Parmi eux deux gamins qui allaient bien sûr prendre le vice du football et de l'avocature : Jean Victor Annicchiarico et moi-même.
Nous faisions un peu partie de la grande famille, partageant les douches maculées de la boue des chaussures avec lesquelles la plupart du temps elles étaient prises, dans cette odeur inimitable de vestiaire, Synthol et pommades en tous genres, chaleur et vapeur se dégageant de ces corps qui avaient couru pendant des heures, après un ballon, bien trop rapide, et parmi nous toujours Mario.
Une anecdote, si vous le permettez, à cette époque, les gardiens de but censés s'interposer entre le ballon et les filets, justement pour que le premier ne touche pas les seconds, avaient une casquette en tweed, des caleçons longs, et une voix grave.
Le nôtre s'appelait Francis Jacob.
Un dimanche, lendemain de fête où on n’avait pas fait que de sucer les glaçons, Francis Jacob se retrouve sur sa ligne de but dans un état… disons… précaire.

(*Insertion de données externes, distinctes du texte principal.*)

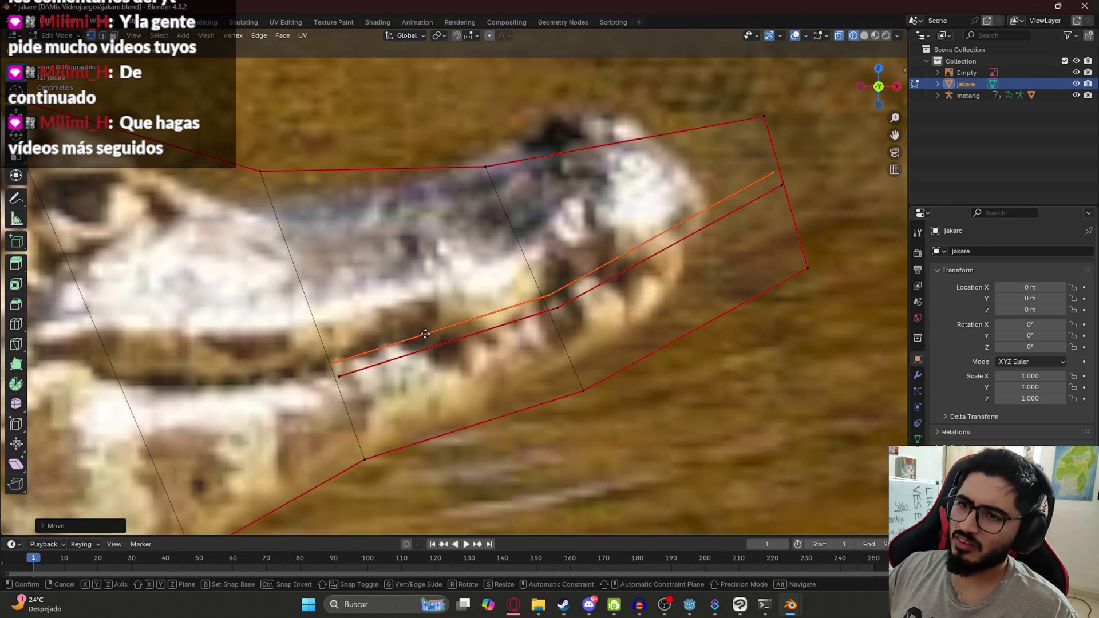
left_click(427, 325)
middle_click_drag(427, 325, 423, 312)
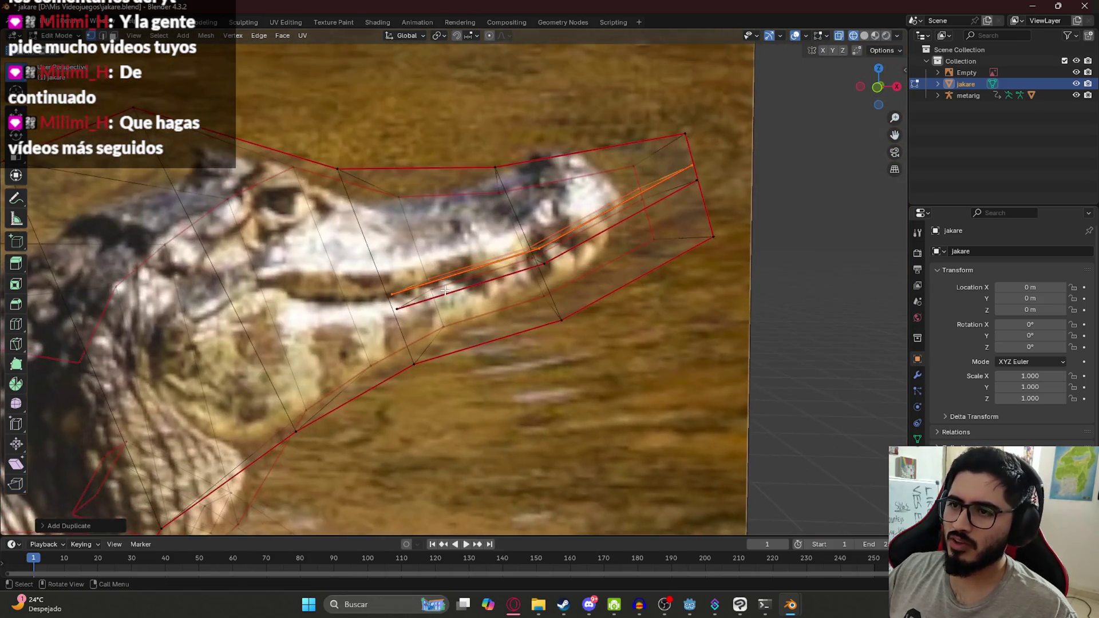
scroll(518, 284, "up", 3)
scroll(544, 265, "up", 3)
scroll(544, 265, "down", 4)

Arrive un attaquant adverse, qui place un boulet de canon au raz de notre gardien qui ne bouge pas d'un poil pour éviter le but.
Soudain la voix caverneuse de Francis Jacob s'éleva : « Ben les amis, un peu plus je bougeais et je me la prenais pleine poire dis donc… »
Puis ce fut une nouvelle génération. Notre coupeur de citron, avocat honoraire, M. Isbecque, avec son imperméable digne du baron Pierre de Coubertin n'était plus là, les citrons de la mi-temps non plus. Mais parmi nous, toujours Mario.
Notre inoubliable gardien, atteint par la limite… d'à peu près tout d'ailleurs, avait cédé sa place au grand pénaliste Jean Alain Michel, pas si maladroit que ça dans les buts il faut l'avouer, si tant est d'ailleurs que je puisse utiliser ce mot.
Ce fut l'époque des Jean Paul Petreschi et Henri Rouch entre autres, et parmi eux, pour compléter une équipe qui avait parfois du mal à faire le nombre, quelques étudiants en droit dont je faisais partie.
De temps en temps, malgré ses occupations professionnelles dues à ses fonctions multiples, venant nous encourager, il y avait Monsieur le Bâtonnier Mario Stasi.
D'ailleurs ces appellations sont bien incongrues.
Il n'y avait en fait pas de Bâtonnier, ni de Monsieur, ni de Mario Stasi mais simplement comme nous l'avons tous connus : Mario.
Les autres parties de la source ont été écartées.